**PROBLEM STATEMENT**
Copy every one of the records below word for word, but leave out the pictures.

[Opening DATA SECTION section]

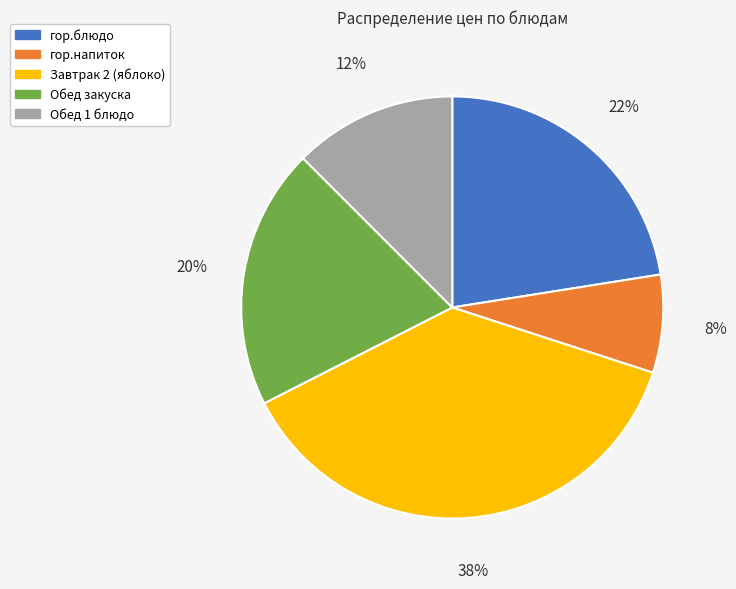

To the nearest percent, what is the average slice percentage?

20%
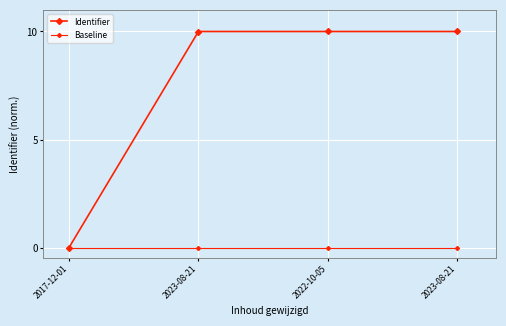

At how many categories does at least one series exceed 3?

3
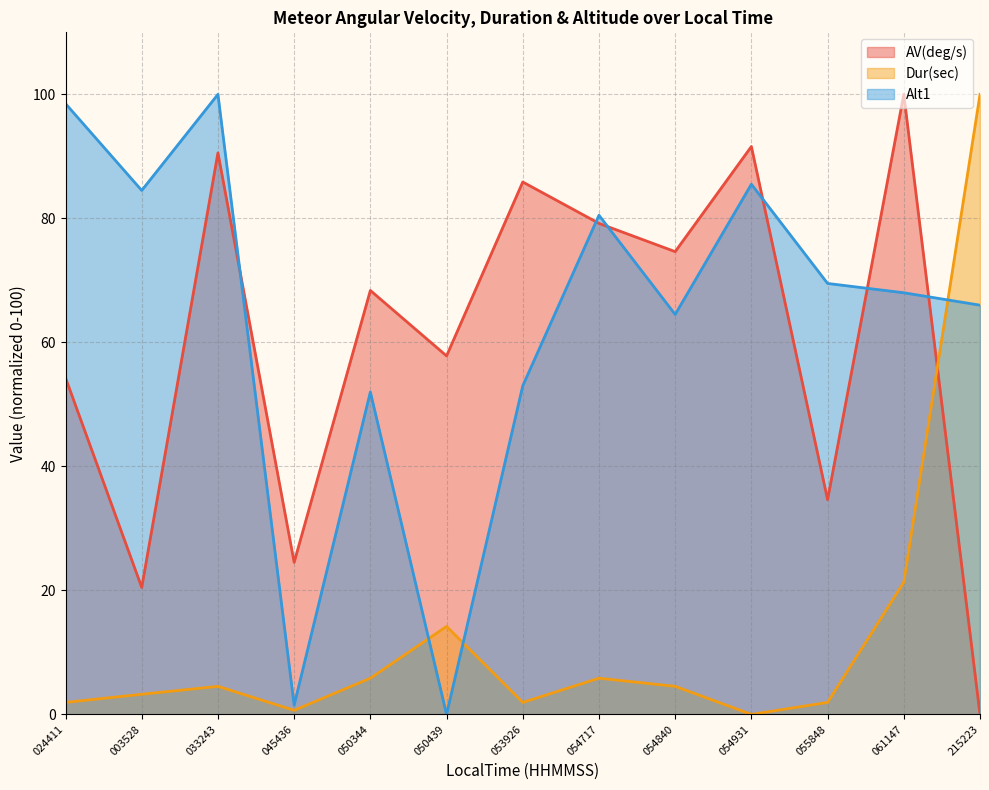

Count the number of data series in this chart.

3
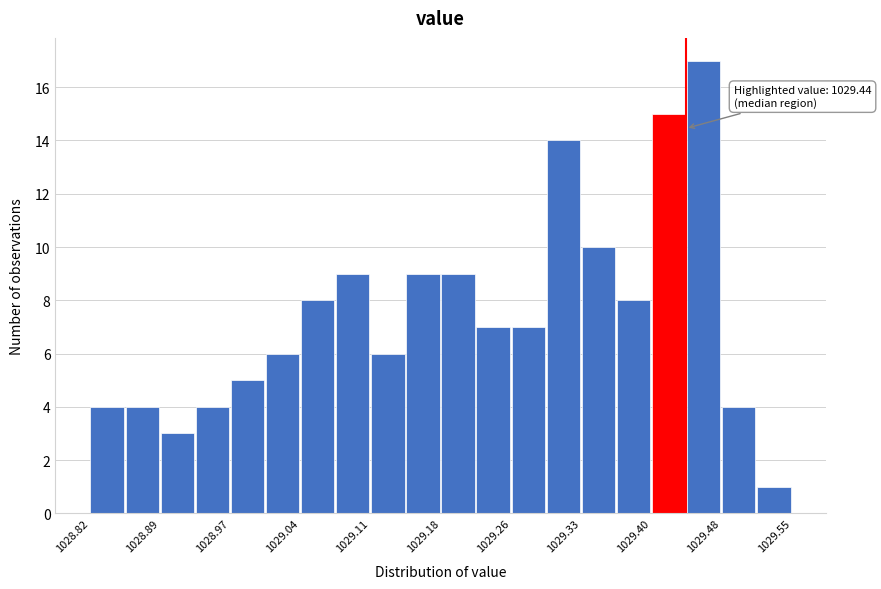

Around what value on the x-axis is the tallest bar? Give the approximate position of its centre, as read against the axis.

1029.46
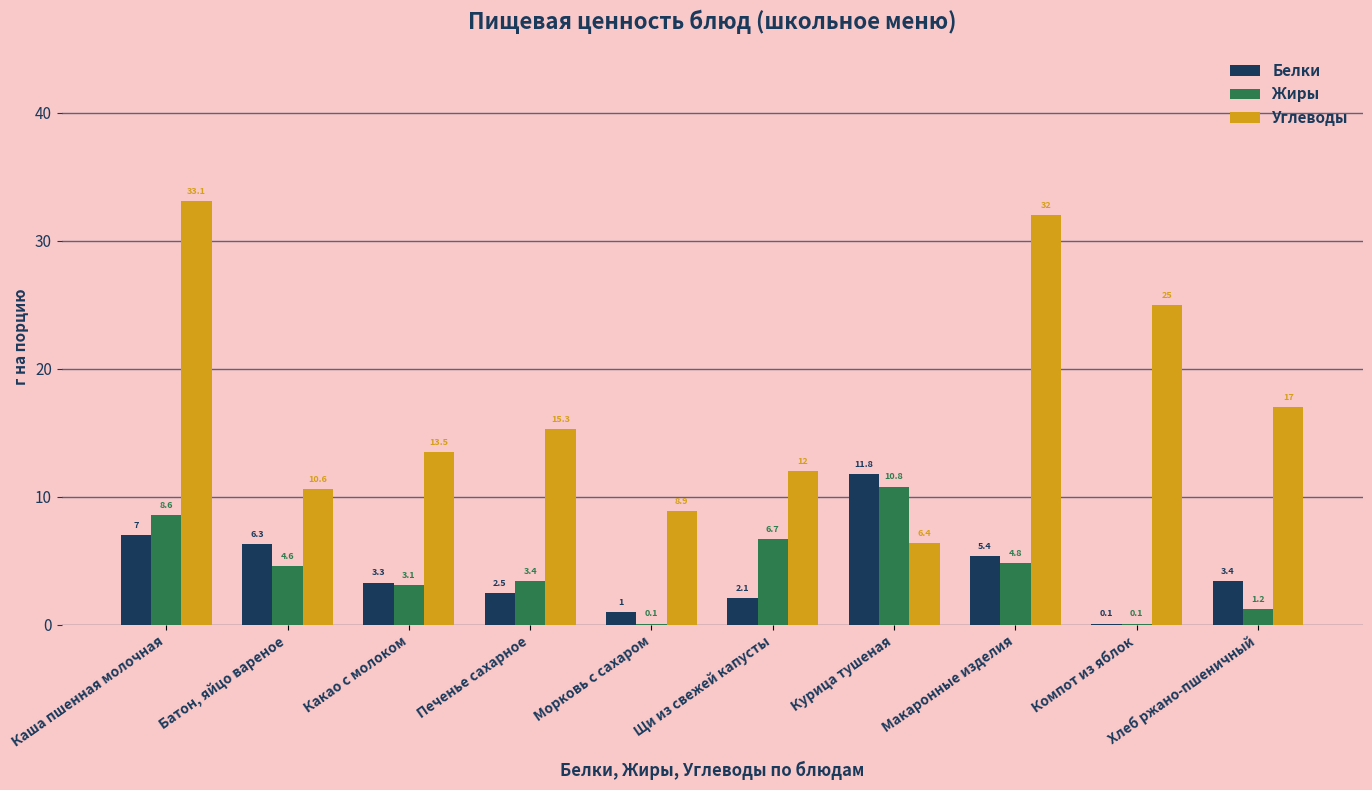

At which category does the chart reach its peak across all series?

Каша пшенная молочная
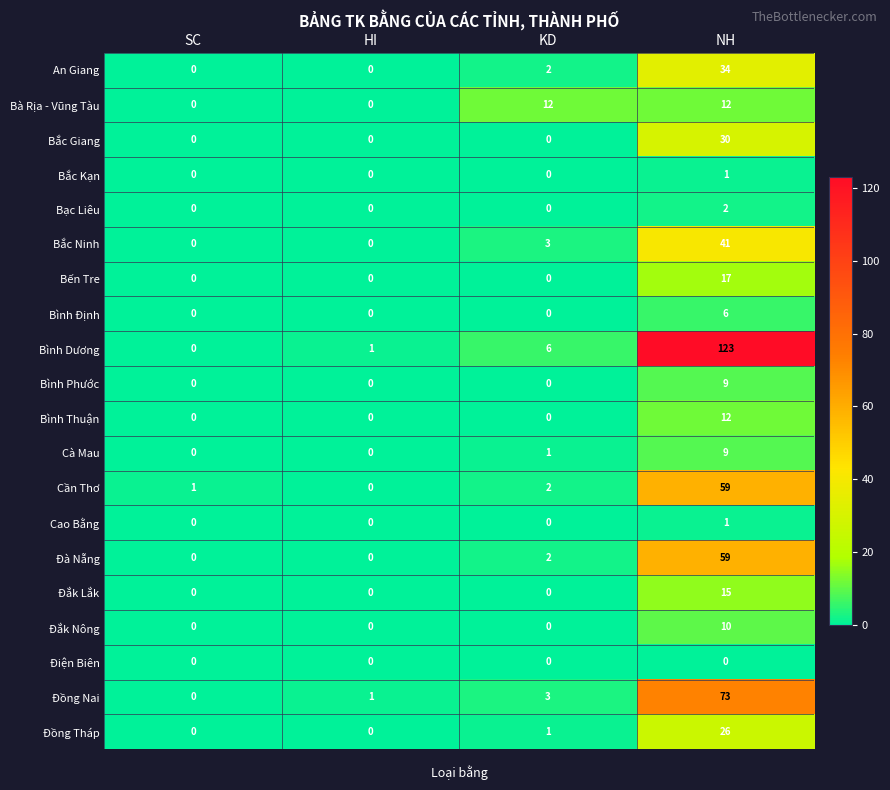

What is the difference between the Cần Thơ values at KD and NH?

57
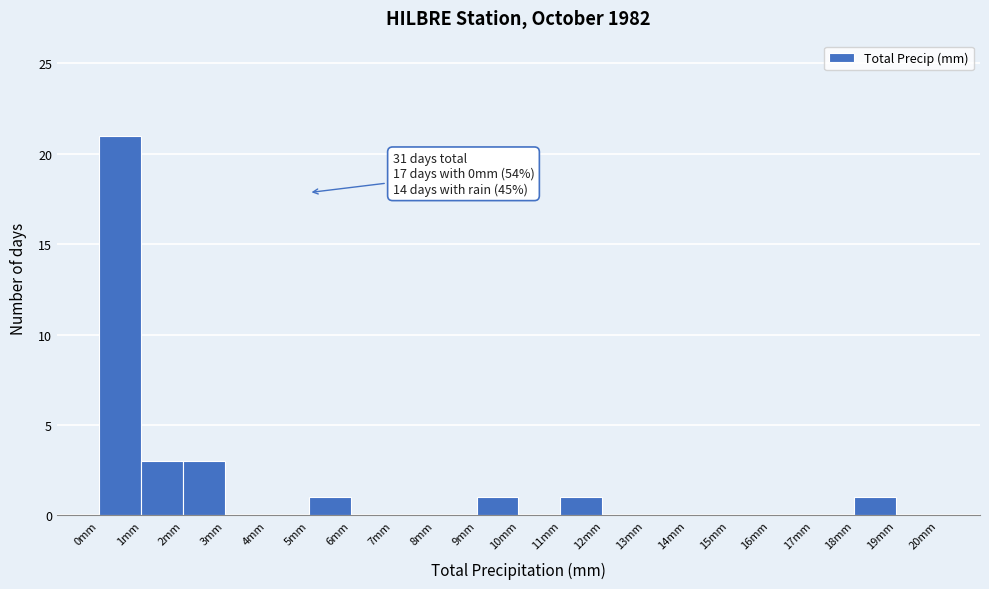

Which range on the x-axis has the tallest bar?

0 to 1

[Closing DATA SECTION section]

**TASK RESULT**
To the nearest percent, what is the average slice percentage?

20%

At how many categories does at least one series exceed 3?

3

Count the number of data series in this chart.

3

Around what value on the x-axis is the tallest bar? Give the approximate position of its centre, as read against the axis.

1029.46

At which category does the chart reach its peak across all series?

Каша пшенная молочная

What is the difference between the Cần Thơ values at KD and NH?

57

Which range on the x-axis has the tallest bar?

0 to 1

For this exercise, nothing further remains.